§ Plain-text document sources
....................
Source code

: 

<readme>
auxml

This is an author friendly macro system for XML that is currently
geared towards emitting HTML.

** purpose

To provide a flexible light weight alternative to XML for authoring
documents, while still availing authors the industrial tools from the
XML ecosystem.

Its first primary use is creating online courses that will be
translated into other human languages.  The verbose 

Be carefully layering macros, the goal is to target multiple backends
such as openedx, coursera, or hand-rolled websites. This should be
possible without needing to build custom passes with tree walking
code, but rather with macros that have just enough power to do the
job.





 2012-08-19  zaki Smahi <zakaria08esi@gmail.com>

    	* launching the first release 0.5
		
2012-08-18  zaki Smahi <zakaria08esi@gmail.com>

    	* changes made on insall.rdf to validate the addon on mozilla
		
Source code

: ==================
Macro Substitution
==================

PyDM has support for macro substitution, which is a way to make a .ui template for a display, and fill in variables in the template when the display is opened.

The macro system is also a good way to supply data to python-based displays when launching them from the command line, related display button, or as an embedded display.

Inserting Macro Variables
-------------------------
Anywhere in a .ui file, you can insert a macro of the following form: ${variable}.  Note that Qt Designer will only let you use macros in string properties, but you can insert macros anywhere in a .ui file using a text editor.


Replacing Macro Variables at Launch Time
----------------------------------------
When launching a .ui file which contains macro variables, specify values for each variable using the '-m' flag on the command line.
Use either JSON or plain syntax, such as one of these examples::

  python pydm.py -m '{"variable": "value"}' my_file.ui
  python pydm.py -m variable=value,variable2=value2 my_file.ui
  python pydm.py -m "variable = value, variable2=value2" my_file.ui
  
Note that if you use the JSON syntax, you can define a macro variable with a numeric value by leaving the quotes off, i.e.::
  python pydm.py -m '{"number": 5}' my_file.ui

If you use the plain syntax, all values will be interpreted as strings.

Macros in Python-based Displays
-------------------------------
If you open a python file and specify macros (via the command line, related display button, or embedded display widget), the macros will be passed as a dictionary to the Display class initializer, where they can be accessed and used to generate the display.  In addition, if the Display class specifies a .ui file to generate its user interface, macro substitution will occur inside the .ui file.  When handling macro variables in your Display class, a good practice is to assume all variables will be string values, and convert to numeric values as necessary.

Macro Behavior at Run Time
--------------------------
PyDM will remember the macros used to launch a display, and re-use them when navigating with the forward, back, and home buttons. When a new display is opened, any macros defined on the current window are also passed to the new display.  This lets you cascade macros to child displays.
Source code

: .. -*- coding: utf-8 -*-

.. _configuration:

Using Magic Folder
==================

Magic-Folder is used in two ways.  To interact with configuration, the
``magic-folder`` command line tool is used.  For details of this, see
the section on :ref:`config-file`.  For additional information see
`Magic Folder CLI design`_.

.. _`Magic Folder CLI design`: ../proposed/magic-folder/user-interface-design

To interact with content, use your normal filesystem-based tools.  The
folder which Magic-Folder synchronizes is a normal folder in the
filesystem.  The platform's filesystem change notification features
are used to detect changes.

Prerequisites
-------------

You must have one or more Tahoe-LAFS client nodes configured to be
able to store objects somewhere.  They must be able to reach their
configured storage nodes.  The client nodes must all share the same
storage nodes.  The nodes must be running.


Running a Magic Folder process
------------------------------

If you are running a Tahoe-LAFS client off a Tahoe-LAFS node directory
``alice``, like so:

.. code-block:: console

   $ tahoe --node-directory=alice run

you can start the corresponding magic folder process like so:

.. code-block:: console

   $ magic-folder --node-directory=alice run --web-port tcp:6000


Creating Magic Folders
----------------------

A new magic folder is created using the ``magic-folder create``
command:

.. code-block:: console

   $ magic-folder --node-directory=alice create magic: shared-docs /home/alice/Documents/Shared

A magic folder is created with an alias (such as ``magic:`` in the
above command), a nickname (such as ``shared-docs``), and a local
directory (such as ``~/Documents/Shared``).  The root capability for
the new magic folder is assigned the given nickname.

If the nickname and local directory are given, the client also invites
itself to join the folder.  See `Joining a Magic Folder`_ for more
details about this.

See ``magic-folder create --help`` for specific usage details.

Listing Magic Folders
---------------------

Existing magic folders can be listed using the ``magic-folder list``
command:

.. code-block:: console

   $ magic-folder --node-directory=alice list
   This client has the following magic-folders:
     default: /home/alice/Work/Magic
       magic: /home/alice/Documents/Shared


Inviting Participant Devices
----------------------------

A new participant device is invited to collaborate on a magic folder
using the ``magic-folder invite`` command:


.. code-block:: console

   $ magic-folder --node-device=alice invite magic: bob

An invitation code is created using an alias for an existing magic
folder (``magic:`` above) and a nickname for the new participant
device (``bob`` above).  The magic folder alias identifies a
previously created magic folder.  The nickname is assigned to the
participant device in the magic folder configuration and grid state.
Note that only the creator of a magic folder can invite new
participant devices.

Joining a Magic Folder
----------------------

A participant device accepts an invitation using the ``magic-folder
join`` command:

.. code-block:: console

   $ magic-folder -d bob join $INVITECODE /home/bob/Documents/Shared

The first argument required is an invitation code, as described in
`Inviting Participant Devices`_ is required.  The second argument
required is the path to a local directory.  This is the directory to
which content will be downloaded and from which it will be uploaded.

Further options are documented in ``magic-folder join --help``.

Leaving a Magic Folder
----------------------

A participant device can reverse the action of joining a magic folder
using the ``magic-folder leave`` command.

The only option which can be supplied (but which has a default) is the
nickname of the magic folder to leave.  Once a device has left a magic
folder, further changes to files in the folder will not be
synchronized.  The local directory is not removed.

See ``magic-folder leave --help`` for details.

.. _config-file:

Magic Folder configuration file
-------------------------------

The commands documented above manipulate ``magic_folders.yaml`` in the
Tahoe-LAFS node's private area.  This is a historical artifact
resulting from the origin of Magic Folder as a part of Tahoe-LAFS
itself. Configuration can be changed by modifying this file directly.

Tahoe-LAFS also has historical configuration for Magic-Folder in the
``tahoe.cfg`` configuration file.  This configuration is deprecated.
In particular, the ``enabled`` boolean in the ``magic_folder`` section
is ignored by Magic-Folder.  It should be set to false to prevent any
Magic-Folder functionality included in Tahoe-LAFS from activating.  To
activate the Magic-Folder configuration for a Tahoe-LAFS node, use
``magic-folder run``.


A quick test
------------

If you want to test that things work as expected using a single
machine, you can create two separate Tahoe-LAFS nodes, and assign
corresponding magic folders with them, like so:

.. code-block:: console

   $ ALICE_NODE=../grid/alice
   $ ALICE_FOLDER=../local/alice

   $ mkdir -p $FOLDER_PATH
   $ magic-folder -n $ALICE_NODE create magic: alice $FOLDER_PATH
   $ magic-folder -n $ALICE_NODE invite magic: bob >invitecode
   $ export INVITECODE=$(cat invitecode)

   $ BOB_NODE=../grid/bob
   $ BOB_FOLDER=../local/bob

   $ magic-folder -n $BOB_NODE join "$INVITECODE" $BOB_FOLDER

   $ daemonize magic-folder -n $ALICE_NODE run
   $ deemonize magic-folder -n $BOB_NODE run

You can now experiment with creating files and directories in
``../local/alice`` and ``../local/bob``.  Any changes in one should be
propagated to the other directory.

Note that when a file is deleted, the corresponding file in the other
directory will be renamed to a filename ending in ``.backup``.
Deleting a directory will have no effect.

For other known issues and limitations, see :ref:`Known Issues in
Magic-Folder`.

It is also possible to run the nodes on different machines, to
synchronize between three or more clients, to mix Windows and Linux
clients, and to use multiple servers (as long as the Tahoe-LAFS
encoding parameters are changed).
....................
Search the data for "related". Copy every line that has it.

The macro system is also a good way to supply data to python-based displays when launching them from the command line, related display button, or as an embedded display.
If you open a python file and specify macros (via the command line, related display button, or embedded display widget), the macros will be passed as a dictionary to the Display class initializer, where they can be accessed and used to generate the display.  In addition, if the Display class specifies a .ui file to generate its user interface, macro substitution will occur inside the .ui file.  When handling macro variables in your Display class, a good practice is to assume all variables will be string values, and convert to numeric values as necessary.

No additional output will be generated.